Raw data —
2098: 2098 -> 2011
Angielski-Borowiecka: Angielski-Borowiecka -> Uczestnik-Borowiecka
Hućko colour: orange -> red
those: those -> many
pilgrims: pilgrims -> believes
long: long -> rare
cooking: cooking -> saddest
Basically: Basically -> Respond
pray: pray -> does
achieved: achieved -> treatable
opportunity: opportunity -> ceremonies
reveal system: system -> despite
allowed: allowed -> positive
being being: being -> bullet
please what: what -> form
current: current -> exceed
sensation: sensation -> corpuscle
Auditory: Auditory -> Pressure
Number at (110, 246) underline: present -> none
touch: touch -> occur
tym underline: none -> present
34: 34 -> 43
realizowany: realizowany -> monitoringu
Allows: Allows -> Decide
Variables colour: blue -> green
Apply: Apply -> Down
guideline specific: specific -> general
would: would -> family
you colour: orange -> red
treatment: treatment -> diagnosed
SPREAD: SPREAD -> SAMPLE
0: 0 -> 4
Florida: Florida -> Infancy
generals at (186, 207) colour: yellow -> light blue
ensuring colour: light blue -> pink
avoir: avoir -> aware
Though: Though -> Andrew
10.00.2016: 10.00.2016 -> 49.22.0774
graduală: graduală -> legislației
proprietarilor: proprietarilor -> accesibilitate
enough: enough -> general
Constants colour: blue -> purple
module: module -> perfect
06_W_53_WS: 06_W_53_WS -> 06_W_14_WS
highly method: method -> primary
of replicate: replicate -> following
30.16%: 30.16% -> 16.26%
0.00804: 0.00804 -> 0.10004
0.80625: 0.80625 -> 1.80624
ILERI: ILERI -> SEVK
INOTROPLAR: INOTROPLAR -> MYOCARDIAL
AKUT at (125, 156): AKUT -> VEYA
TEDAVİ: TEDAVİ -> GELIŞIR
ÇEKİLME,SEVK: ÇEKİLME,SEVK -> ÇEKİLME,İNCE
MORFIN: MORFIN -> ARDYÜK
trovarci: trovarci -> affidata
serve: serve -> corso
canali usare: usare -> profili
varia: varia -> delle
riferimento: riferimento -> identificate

WHAT TO DO —
Convert every line of the data above into a numbered list, with one line per entry. Omit any blank lines.

RESPONSE TO THE EXERCISE —
1. 2098: 2098 -> 2011
2. Angielski-Borowiecka: Angielski-Borowiecka -> Uczestnik-Borowiecka
3. Hućko colour: orange -> red
4. those: those -> many
5. pilgrims: pilgrims -> believes
6. long: long -> rare
7. cooking: cooking -> saddest
8. Basically: Basically -> Respond
9. pray: pray -> does
10. achieved: achieved -> treatable
11. opportunity: opportunity -> ceremonies
12. reveal system: system -> despite
13. allowed: allowed -> positive
14. being being: being -> bullet
15. please what: what -> form
16. current: current -> exceed
17. sensation: sensation -> corpuscle
18. Auditory: Auditory -> Pressure
19. Number at (110, 246) underline: present -> none
20. touch: touch -> occur
21. tym underline: none -> present
22. 34: 34 -> 43
23. realizowany: realizowany -> monitoringu
24. Allows: Allows -> Decide
25. Variables colour: blue -> green
26. Apply: Apply -> Down
27. guideline specific: specific -> general
28. would: would -> family
29. you colour: orange -> red
30. treatment: treatment -> diagnosed
31. SPREAD: SPREAD -> SAMPLE
32. 0: 0 -> 4
33. Florida: Florida -> Infancy
34. generals at (186, 207) colour: yellow -> light blue
35. ensuring colour: light blue -> pink
36. avoir: avoir -> aware
37. Though: Though -> Andrew
38. 10.00.2016: 10.00.2016 -> 49.22.0774
39. graduală: graduală -> legislației
40. proprietarilor: proprietarilor -> accesibilitate
41. enough: enough -> general
42. Constants colour: blue -> purple
43. module: module -> perfect
44. 06_W_53_WS: 06_W_53_WS -> 06_W_14_WS
45. highly method: method -> primary
46. of replicate: replicate -> following
47. 30.16%: 30.16% -> 16.26%
48. 0.00804: 0.00804 -> 0.10004
49. 0.80625: 0.80625 -> 1.80624
50. ILERI: ILERI -> SEVK
51. INOTROPLAR: INOTROPLAR -> MYOCARDIAL
52. AKUT at (125, 156): AKUT -> VEYA
53. TEDAVİ: TEDAVİ -> GELIŞIR
54. ÇEKİLME,SEVK: ÇEKİLME,SEVK -> ÇEKİLME,İNCE
55. MORFIN: MORFIN -> ARDYÜK
56. trovarci: trovarci -> affidata
57. serve: serve -> corso
58. canali usare: usare -> profili
59. varia: varia -> delle
60. riferimento: riferimento -> identificate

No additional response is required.